Junger Cop schlägt sich durch das brutale Amerika des 19. Jahrhunderts

Wieder eine gute Serie, die auf dem harten Markt keine richtige Chance erhielt. Denn die Serie wurde nach 2 Staffeln eingestellt. Und wieder auch einmal ein Beweis dafür, dass Komplexität nicht unbedingt Zuschauer zieht. Kopf ausmachen und schauen; das ist das, was der geneigte Fernsehzuschauer heut meist sehen will.

Aber zum Inhalt:

Kevin “Korky” Corcoran ist ein junger Polizist irischer Herkunft und ein Copper im New Yorker Stadtviertel “Five Points”. Rassismus ist ebenso an der Tagesordnung wie Korruption. Corcoran selbst ist mental vorbelastet. Seine Frau ist spurlos verschwunden, seine Tochter tot. Er gerät gerne in politische Intrigen der mächtigen Aristokraten, kümmert sich jedoch am liebsten um die einfache Bevölkerung. An seiner Seite weiß er stets den Arzt Matthew Freeman, der nicht nur medizinisch, sondern ihm auch oft moralisch zur Seite steht.

In einer Nebenrolle: Franka Potente als Bordellbesitzerin.

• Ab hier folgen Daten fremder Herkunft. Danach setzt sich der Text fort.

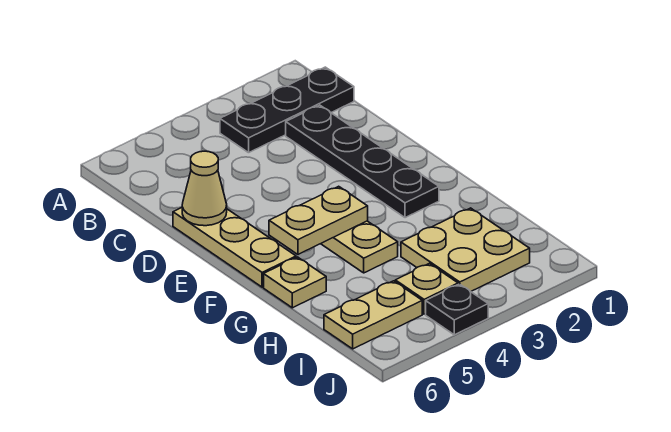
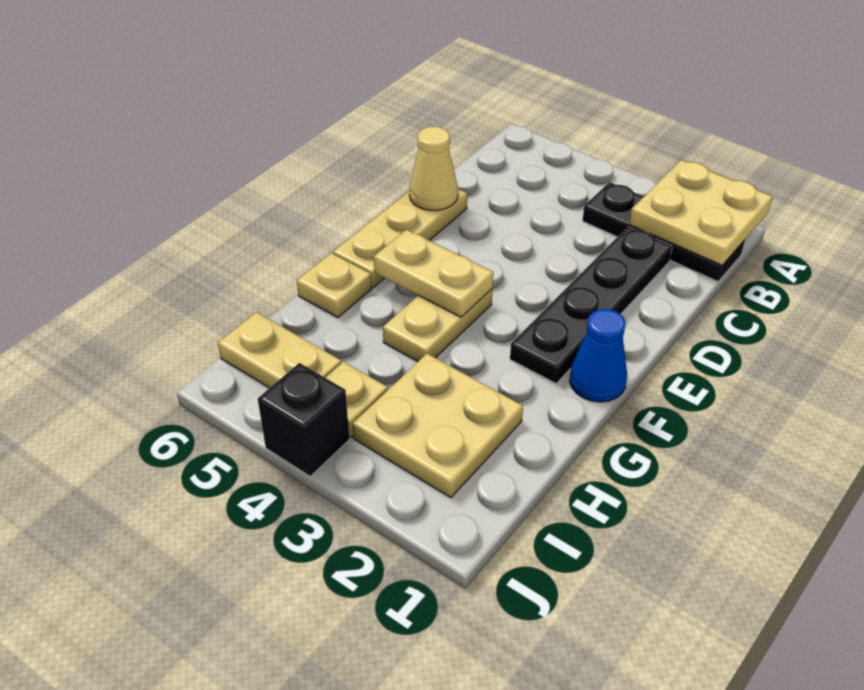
none -> tan 2x2 plate [629,160,773,265]
none -> blue 1x1 cone [570,309,627,402]
black 1x1 plate [426,284,488,335] -> black 1x1 brick [258,363,350,476]

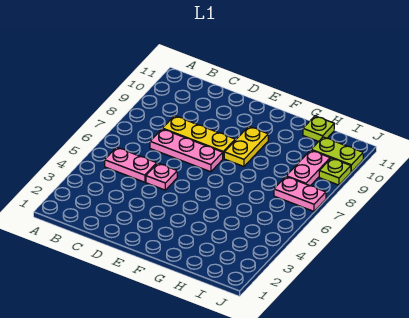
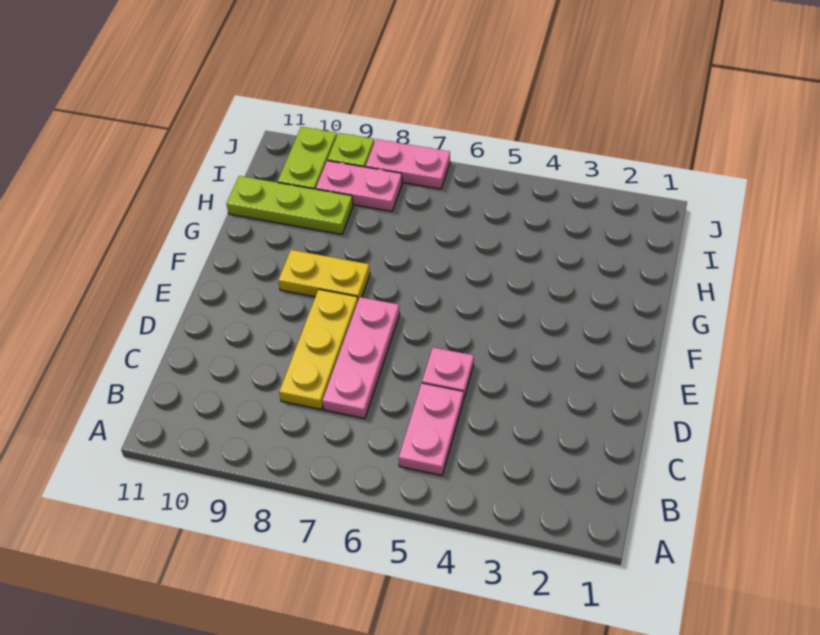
lime 1x1 plate [303,116,334,141] -> lime 1x3 plate [227,176,353,234]
pink 1x2 plate [274,177,326,211] -> pink 1x2 plate turned to [366,139,450,189]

Copper ist einerseits eine Krimiserie à la Law & Order, will andererseits aber auch Drama sein. Und genau hier wird es komplex. Die Serie spielt sehr oft mit politischen Intrigen und Verstrickungen unterschiedlicher Charaktere, die nicht zwingend zum Main der Serie zählen. So verliert man gerne den Überblick, wer wen jetzt wo vergiftet und erschossen hat, was die Serie z.T. schwierig macht. Spannend ist sie jedoch allemal.